Sukses

Cerita Megawati Soal Bung Karno Dapat 26 Gelar Doctor HC

Dalam pembelaannya, Bung Karno menjelaskan keadaan politik internasional dan kerusakan masyarakat Indonesia di bawah penjajah.

Liputan6.com, Jakarta - Presiden ke-5 RI Megawati Soekarnoputri mengungkap peran Presiden pertama RI Sukarno dalam mengukir politik di Indonesia. Menurut dia, di tengah sikap penjajah yang melarang berdirinya institusi politik, tak membuat proklamator bangsa itu menjadi takut.

"Bung Karno telah meletakkan sejarah baru dalam politik di Indonesia dengan melawan Belanda. Dia tidak mau tunduk pada Belanda yang melarang institusi partai politik yang didirikannya, yaitu Partai Nasionalis Indonesia (PNI)," ujar Megawati dalam orasi ilmiah penganugerahan Doktor Honirus Causa di Universitas Negeri Padang (UNP), Padang, Rabu (27/9/2017).

Akibat perlawanannya itu, Sukarno kemudian dijebloskan ke dalam penjara Banceuy di Bandung, Jawa Barat. Namun begitu,  Soekarno tetap membela kepentingan rakyat Indonesia dalam pembelaannya saat menghadapi persidangan di Landraad, Bandung pada tahun 1930.

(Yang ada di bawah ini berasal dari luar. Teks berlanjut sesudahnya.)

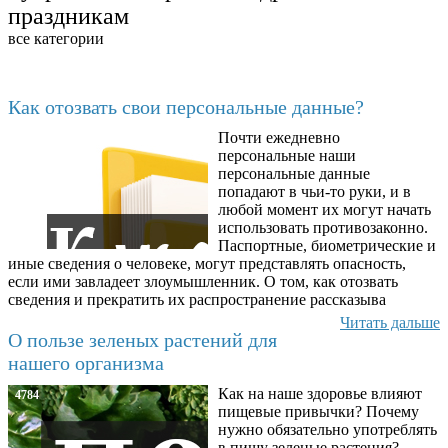
праздникам
все категории
Последние добавленные материалы
Как отозвать свои персональные данные?
Почти ежедневно
6602
персональные наши
персональные данные
попадают в чьи-то руки, и в
любой момент их могут начать
использовать противозаконно.
Паспортные, биометрические и
иные сведения о человеке, могут представлять опасность,
если ими завладеет злоумышленник. О том, как отозвать
сведения и прекратить их распространение рассказыва
Читать дальше
О пользе зеленых растений для
нашего организма
Как на наше здоровье влияют
4784
пищевые привычки? Почему
нужно обязательно употреблять
в пищу зеленые растения?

"Masuk penjara Banceuy, disitulah Bung Karno menulis pembelaan politik yang pada waktu itu menggetarkan dunia. Itu bukan Pledoi atas nama pribadi atau partai, gugatan itu atas nama rakyat indonesia," ucap Megawati.

Karena pemikiran dan gagasannya, banyak yang menganggap Bung Karno sebagai manusia yang melampaui zamannya.

Tak heran, dunia sangat menghargai kiprah Bung Karno. Itu dibuktikan, salah satunya dengan banyaknya gelar Doctor Honoris Causa (HC) yang diterimanya. 

"Sepajang hidupnya Bung Karno dianugerahi 26 Doctor Honoris Causa, dia diakui memiliki wawasan berbagai cabang keilmuan yang luar biasa. Sejumlah Universitas seperti Columbia University, Al-Azhar Kairo dan Universitas di Berlin Jerman menganugerahkan doktor kepada Bung Karno," kata Megawati menandaskan. 

2 dari 2 halaman

Indonesia Menggugat

Dalam pembelaanya, Bung Karno menjelaskan keadaan politik internasional dan kerusakan masyarakat Indonesia di bawah penjajah.

Pidato pembelaan ini kemudian menjadi suatu dokumen politik menentang kolonialisme dan imperialisme yang berjudul 'Indonesia Menggugat'. 

"Bukan hanya kritik pemerintah Belanda, gugatan itu dilakukan juga kepada imprealisme di banyak negara. Beliau berkreasi secara fisik tidak bisa. Maka dia banyak membaca literatur," ucap Megawati.